The phrase 'your uni days will be the best of your life' did not immediately fill me with much optimism. You see, my introduction to university took place in September 2020, in the midst of the COVID-19 pandemic.
As a student at that time, it was during a moment of logging on to yet another Zoom lecture that I figured that if this was the best period of my life then rock bottom could not be far off. (I realise now that I was being overly melodramatic in the grand scheme of things.) But the absence of any real college experience was a tough pill to swallow. This disappointment was particularly acute when it came to my social and dating experiences – or, more accurately, the lack of them.
As a fresher I had no idea what university would actually be like. I believed that I was missing out on some extraordinary romantic experience thanks to glamorised fictional depictions and secondhand narratives of student dating. In place of any personal experience, I had dubious anecdotes and stereotypical ideas.
I had heard legendary tales of spontaneous nights out, promising first dates and gloriously cringey hook-ups. These were the ideas recounted by friends and supported by fictional narratives. Tropes and clichés about college romances thrive in rom-coms and romance novels but the simultaneous curse and blessing that is social media has even more to answer for. TikTok and Instagram glorify student relationships and appear to categorise the dating experience into two imprecise groupings.
There are those who have strong, long-term relationships: meaningful pairings which are presented as so wholesome and sweet that it borders on nauseating for singletons like myself. On the other hand, social media suggests that there are individuals who thrive off the freedom and sexual assurance traditionally associated with youth by coupling and uncoupling faster than any Love Island duo. Unsurprisingly, my expectation was that college dating would be scandalous and exciting in all the best ways.

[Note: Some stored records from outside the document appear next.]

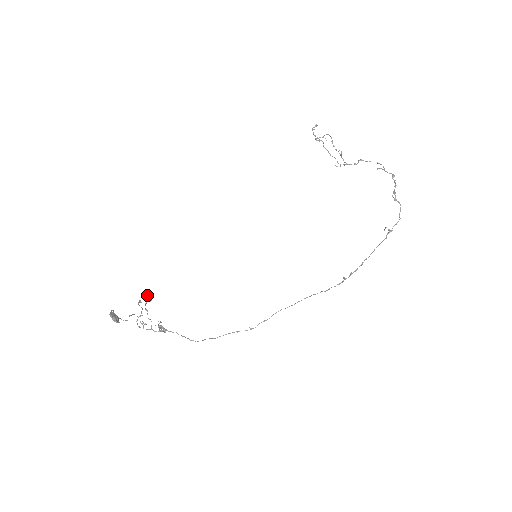
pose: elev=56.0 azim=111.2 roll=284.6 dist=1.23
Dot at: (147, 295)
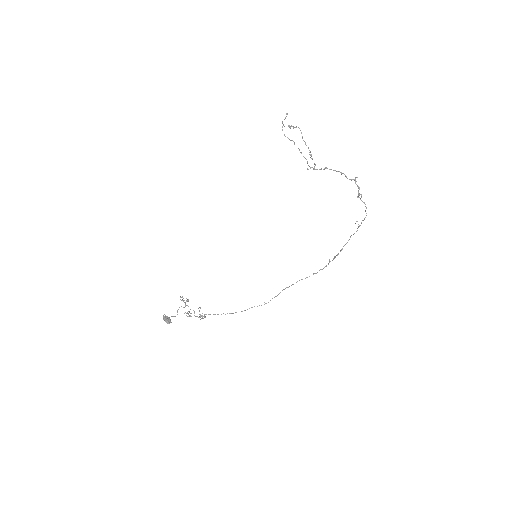
Dot at: (184, 300)
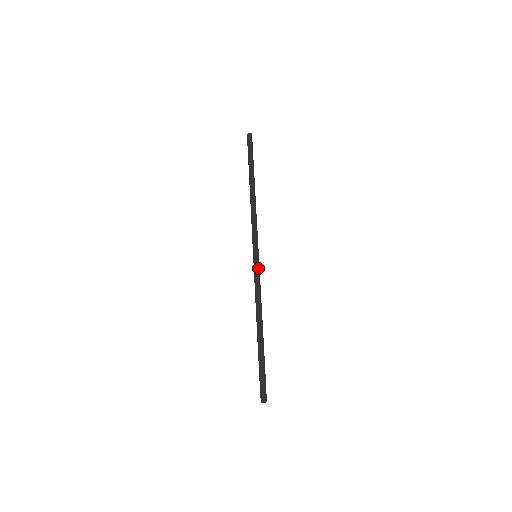
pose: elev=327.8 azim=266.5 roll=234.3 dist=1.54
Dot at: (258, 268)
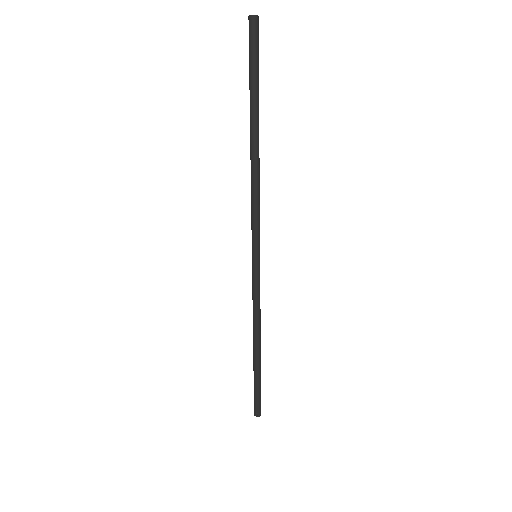
Dot at: (257, 276)
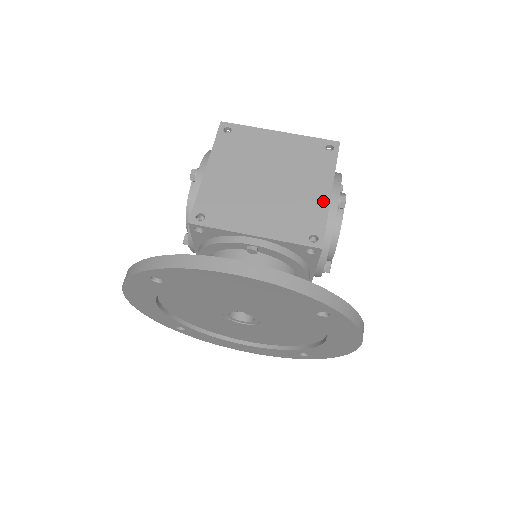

So when the pandemic threw all ideas of a normal uni life – including dating – out of the window, I was certain that I was missing out on something crucial. Instead of taking advantage of my freedom and planning regular nights out, my first foray into university life involved spending more time than ever at home with my parents and sisters. Trying to kiss a hundred frogs in order to find your prince meets some practical obstacles when masks are involved.

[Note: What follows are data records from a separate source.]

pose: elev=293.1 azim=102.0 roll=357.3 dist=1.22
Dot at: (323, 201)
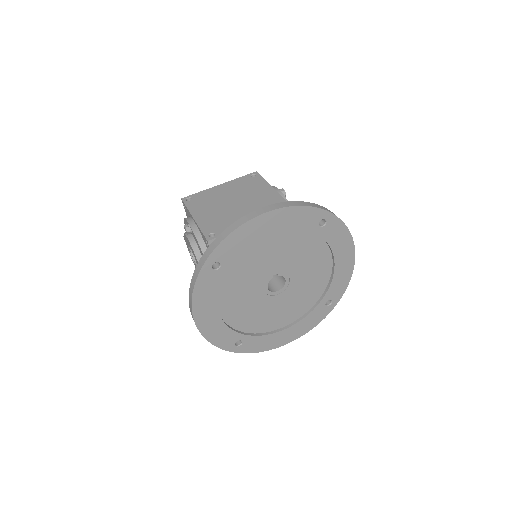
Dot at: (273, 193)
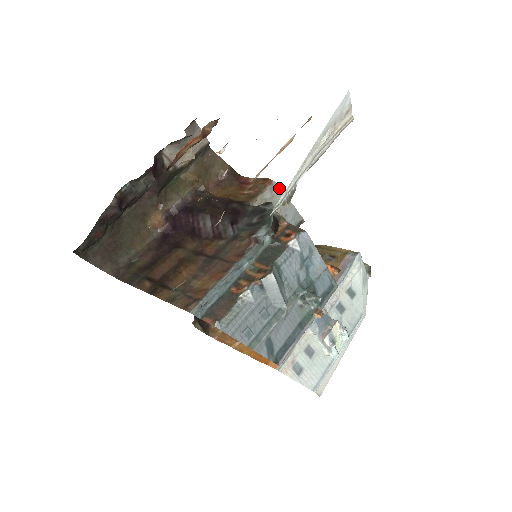
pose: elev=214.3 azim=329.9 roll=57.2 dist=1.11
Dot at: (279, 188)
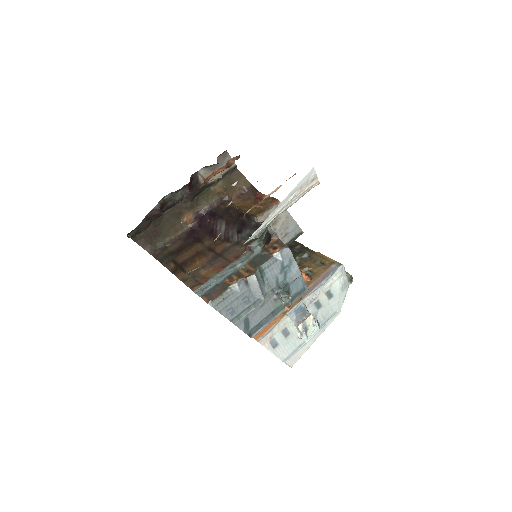
Dot at: occluded
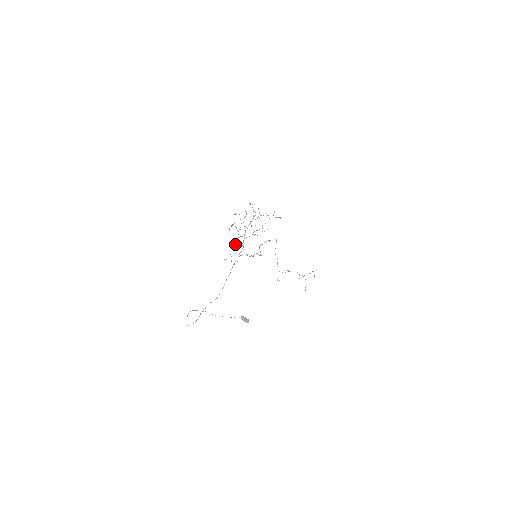
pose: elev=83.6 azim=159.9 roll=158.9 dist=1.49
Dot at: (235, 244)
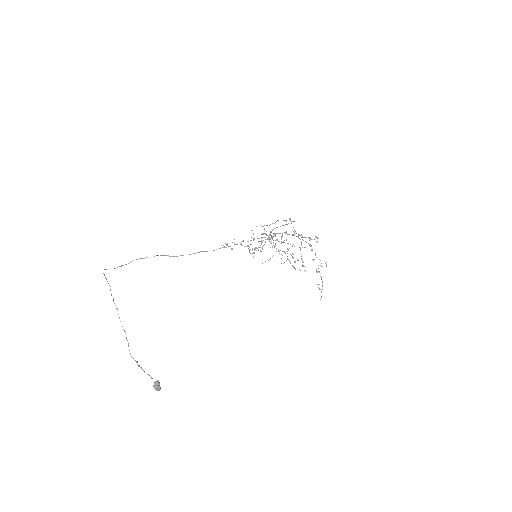
Dot at: occluded
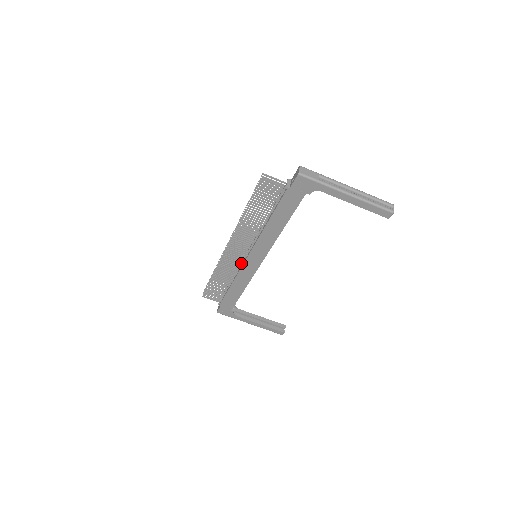
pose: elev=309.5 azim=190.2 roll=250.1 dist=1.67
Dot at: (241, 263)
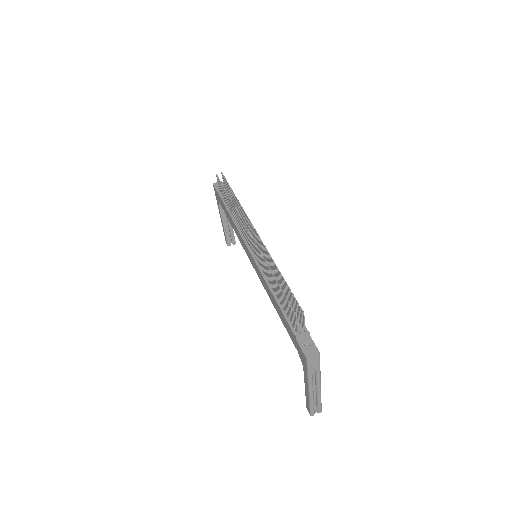
Dot at: (246, 238)
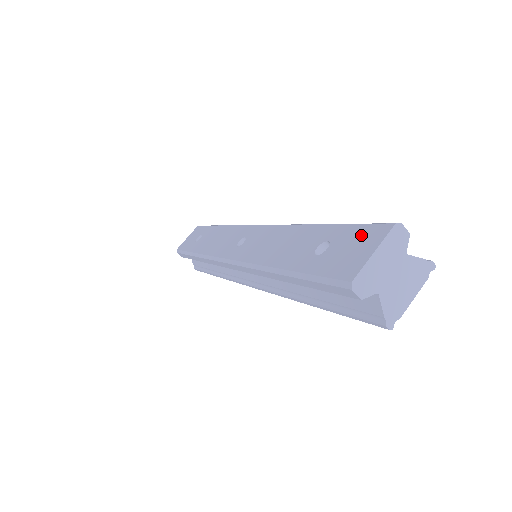
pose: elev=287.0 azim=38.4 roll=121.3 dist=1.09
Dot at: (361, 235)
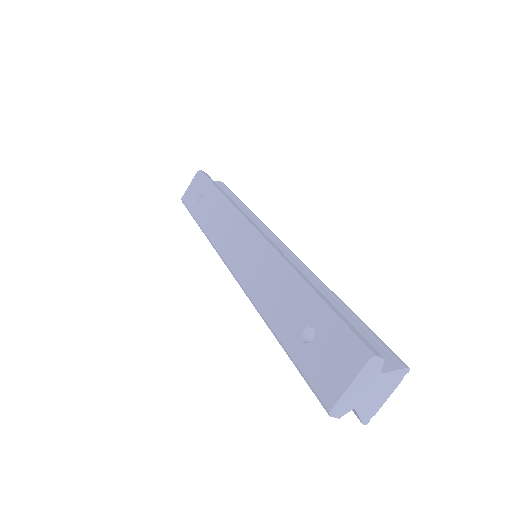
Dot at: (341, 348)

In 2022 I’ve finally got an invite to the party that the pandemic interrupted and I feel the impulse to make up for the delay. The fact that I am halfway through my undergraduate degree adds to the sense of urgency. I have this internalised belief that I will have wasted my university experience if I do not have some great campus love story (or stories!) to pass down through the ages. I feel like I’m trying to cram an unforgettable social life into my remaining years of studying. Having lost a portion of my student experience to a virus, I am ill-inclined to lose the rest of it to insecurity.
Now that the pandemic-shaped obstacle has for the most part been removed from my university timetable, I should theoretically be maximising all dating avenues. But the truth is that dating hasn’t magically become easy. There’s been no electric eye contact across a crowded lecture hall and nights out have had a welcome sense of normalcy; making friends has taken precedence over romance. In fact, college dating has been far more tentative and unassuming than any clichéd novel would suggest. Instead of chance encounters or dramatic meet-cutes, there are awkward attempts to differentiate between going for a coffee and 'going for a coffee'.
Painfully awkward though much of this is, I am in a weird way appreciative of it. After a period of online socialising I cannot help but enjoy the chance for organic conversations or cringe-inducing first acquaintances. Like much of our post-COVID lives, my perceptions and expectations of dating have changed. The pandemic has left me feeling a need to make up for lost time while reminding me to appreciate every moment.
My college dating experience has not been the love story that I anticipated. However, it has prompted me to be comfortable with the difference between what something 'should' be and what it truly is. This is not to say that the two can never be reconciled or that I have given up on experiencing a great uni romance. Whatever happens, I will allow it to develop into what it 'could' be.